Your assignment: Search the records below for the word "APERTURE" and show every line where it occurs.

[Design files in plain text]
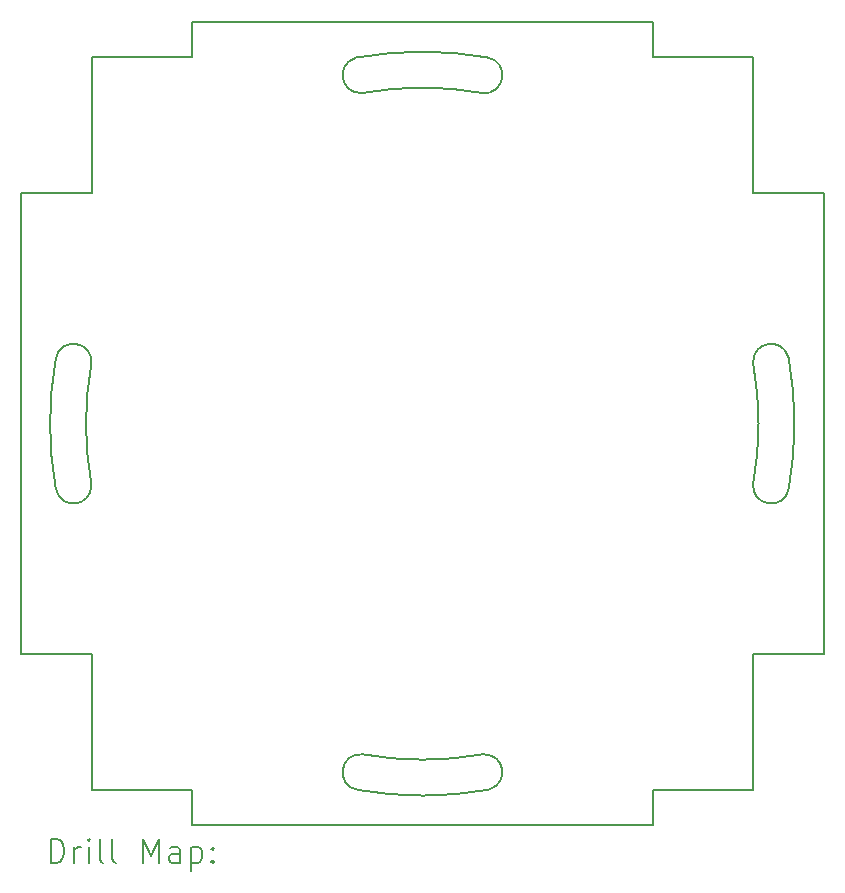
<source format=gbr>
%TF.GenerationSoftware,KiCad,Pcbnew,6.0.11-2627ca5db0~126~ubuntu22.04.1*%
%TF.CreationDate,2023-12-06T10:27:31+01:00*%
%TF.ProjectId,roomthermostat,726f6f6d-7468-4657-926d-6f737461742e,C*%
%TF.SameCoordinates,Original*%
%TF.FileFunction,Drillmap*%
%TF.FilePolarity,Positive*%
%FSLAX45Y45*%
G04 Gerber Fmt 4.5, Leading zero omitted, Abs format (unit mm)*
G04 Created by KiCad (PCBNEW 6.0.11-2627ca5db0~126~ubuntu22.04.1) date 2023-12-06 10:27:31*
%MOMM*%
%LPD*%
G01*
G04 APERTURE LIST*
%ADD10C,0.150000*%
%ADD11C,0.200000*%
G04 APERTURE END LIST*
D10*
X9187120Y-12837925D02*
G75*
G03*
X10191500Y-12838588I504040J2801215D01*
G01*
X12491500Y-8087000D02*
X12491500Y-6937000D01*
X12491500Y-11987000D02*
X12491500Y-13137000D01*
X12783802Y-9464566D02*
G75*
G03*
X12491500Y-9512000I-142303J-47434D01*
G01*
X11641500Y-6937000D02*
X12491500Y-6937000D01*
X6886456Y-9534837D02*
G75*
G03*
X6885792Y-10539217I2801214J-504043D01*
G01*
X6891500Y-13137000D02*
X6891500Y-11987000D01*
X12491500Y-9512000D02*
X12491500Y-9537000D01*
X10263934Y-13130890D02*
X10241500Y-13138588D01*
X12490836Y-10541380D02*
G75*
G03*
X12791500Y-10587000I150664J-20620D01*
G01*
X9187120Y-12837928D02*
G75*
G03*
X9141500Y-13138588I-20620J-150662D01*
G01*
X11641500Y-13137000D02*
X11641500Y-13437000D01*
X12783802Y-9464566D02*
X12791500Y-9487000D01*
X7741500Y-6937000D02*
X6891500Y-6937000D01*
X6585792Y-9489217D02*
G75*
G03*
X6585792Y-10589217I3100000J-550000D01*
G01*
X13091500Y-8087000D02*
X12491500Y-8087000D01*
X6593489Y-10611651D02*
X6585792Y-10589217D01*
X6886454Y-9534837D02*
G75*
G03*
X6585792Y-9489217I-150664J20617D01*
G01*
X7741500Y-13437000D02*
X7741500Y-13137000D01*
X9141500Y-13138588D02*
G75*
G03*
X10241500Y-13138588I550000J3100000D01*
G01*
X12490836Y-10541380D02*
G75*
G03*
X12491500Y-9537000I-2801223J504043D01*
G01*
X11641500Y-13137000D02*
X12491500Y-13137000D01*
X7741500Y-6637000D02*
X11641500Y-6637000D01*
X10263936Y-13130894D02*
G75*
G03*
X10216500Y-12838588I-47436J142304D01*
G01*
X12791500Y-10587000D02*
G75*
G03*
X12791500Y-9487000I-3100000J550000D01*
G01*
X13091500Y-8087000D02*
X13091500Y-11987000D01*
X10239283Y-6937000D02*
G75*
G03*
X9139283Y-6937000I-550000J-3100000D01*
G01*
X6891500Y-13137000D02*
X7741500Y-13137000D01*
X6891500Y-8087000D02*
X6291500Y-8087000D01*
X10193647Y-7237784D02*
G75*
G03*
X9189283Y-7237000I-504367J-2799216D01*
G01*
X7741500Y-13437000D02*
X11641500Y-13437000D01*
X13091500Y-11987000D02*
X12491500Y-11987000D01*
X9116849Y-6944697D02*
X9139283Y-6937000D01*
X6291500Y-8087000D02*
X6291500Y-11987000D01*
X6593490Y-10611651D02*
G75*
G03*
X6885792Y-10564217I142302J47434D01*
G01*
X9164283Y-7237000D02*
X9189283Y-7237000D01*
X6291500Y-11987000D02*
X6891500Y-11987000D01*
X11641500Y-6937000D02*
X11641500Y-6637000D01*
X10216500Y-12838588D02*
X10191500Y-12838588D01*
X10193646Y-7237786D02*
G75*
G03*
X10239283Y-6937000I20624J150726D01*
G01*
X9116849Y-6944697D02*
G75*
G03*
X9164283Y-7237000I47431J-142303D01*
G01*
X6891500Y-6937000D02*
X6891500Y-8087000D01*
X6885792Y-10564217D02*
X6885792Y-10539217D01*
X7741500Y-6637000D02*
X7741500Y-6937000D01*
D11*
X6541619Y-13754976D02*
X6541619Y-13554976D01*
X6589238Y-13554976D01*
X6617809Y-13564500D01*
X6636857Y-13583548D01*
X6646381Y-13602595D01*
X6655905Y-13640690D01*
X6655905Y-13669262D01*
X6646381Y-13707357D01*
X6636857Y-13726405D01*
X6617809Y-13745452D01*
X6589238Y-13754976D01*
X6541619Y-13754976D01*
X6741619Y-13754976D02*
X6741619Y-13621643D01*
X6741619Y-13659738D02*
X6751143Y-13640690D01*
X6760667Y-13631167D01*
X6779714Y-13621643D01*
X6798762Y-13621643D01*
X6865428Y-13754976D02*
X6865428Y-13621643D01*
X6865428Y-13554976D02*
X6855905Y-13564500D01*
X6865428Y-13574024D01*
X6874952Y-13564500D01*
X6865428Y-13554976D01*
X6865428Y-13574024D01*
X6989238Y-13754976D02*
X6970190Y-13745452D01*
X6960667Y-13726405D01*
X6960667Y-13554976D01*
X7094000Y-13754976D02*
X7074952Y-13745452D01*
X7065428Y-13726405D01*
X7065428Y-13554976D01*
X7322571Y-13754976D02*
X7322571Y-13554976D01*
X7389238Y-13697833D01*
X7455905Y-13554976D01*
X7455905Y-13754976D01*
X7636857Y-13754976D02*
X7636857Y-13650214D01*
X7627333Y-13631167D01*
X7608286Y-13621643D01*
X7570190Y-13621643D01*
X7551143Y-13631167D01*
X7636857Y-13745452D02*
X7617809Y-13754976D01*
X7570190Y-13754976D01*
X7551143Y-13745452D01*
X7541619Y-13726405D01*
X7541619Y-13707357D01*
X7551143Y-13688309D01*
X7570190Y-13678786D01*
X7617809Y-13678786D01*
X7636857Y-13669262D01*
X7732095Y-13621643D02*
X7732095Y-13821643D01*
X7732095Y-13631167D02*
X7751143Y-13621643D01*
X7789238Y-13621643D01*
X7808286Y-13631167D01*
X7817809Y-13640690D01*
X7827333Y-13659738D01*
X7827333Y-13716881D01*
X7817809Y-13735928D01*
X7808286Y-13745452D01*
X7789238Y-13754976D01*
X7751143Y-13754976D01*
X7732095Y-13745452D01*
X7913048Y-13735928D02*
X7922571Y-13745452D01*
X7913048Y-13754976D01*
X7903524Y-13745452D01*
X7913048Y-13735928D01*
X7913048Y-13754976D01*
X7913048Y-13631167D02*
X7922571Y-13640690D01*
X7913048Y-13650214D01*
X7903524Y-13640690D01*
X7913048Y-13631167D01*
X7913048Y-13650214D01*
M02*

</source>
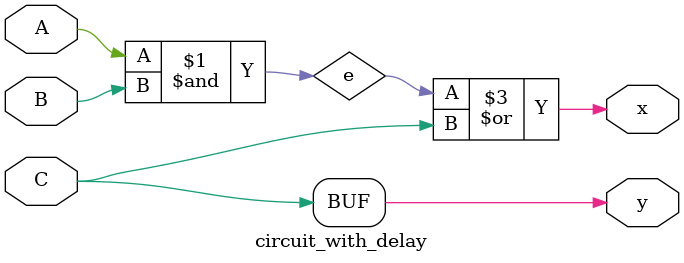
<source format=v>
module stimrct;
    reg A, B, C;
    wire x, y, e;

    // Instantiate the circuit with delay module
    circuit_with_delay cwd (
        A,B,C,x,y
    );
    
// Initial block for test stimulus
    initial begin
        A = 1'b0; B = 1'b0; C = 1'b0;
        $monitor($time, " A=%b, B=%b, C=%b, e=%b, x=%b, y=%b", A, B, C, e, x, y);
        #100 A = 1'b1; B = 1'b1; C = 1'b1;
        #100 $finish;
    end
endmodule

// Module definition for circuit_with_delay
module circuit_with_delay(input A, input B, input C, output x, output y);
    wire e;

    // Internal logic
    // assign #30 e = A & B;      // AND gate with delay
    // assign #10 d2 = B | C;      // OR gate with delay
    // assign #10 x = d1 ^ d2;     // XOR gate with delay
    // assign #10 y = ~d1;         // NOT gate with delay
    // assign #10 e = d1 & d2;     // AND gate with delay
    assign #30 e = A & B;
    assign #10 y = -C;
    assign #20 x = e | y;
endmodule

</source>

Task output:
G04 APERTURE LIST*
G04 APERTURE END LIST*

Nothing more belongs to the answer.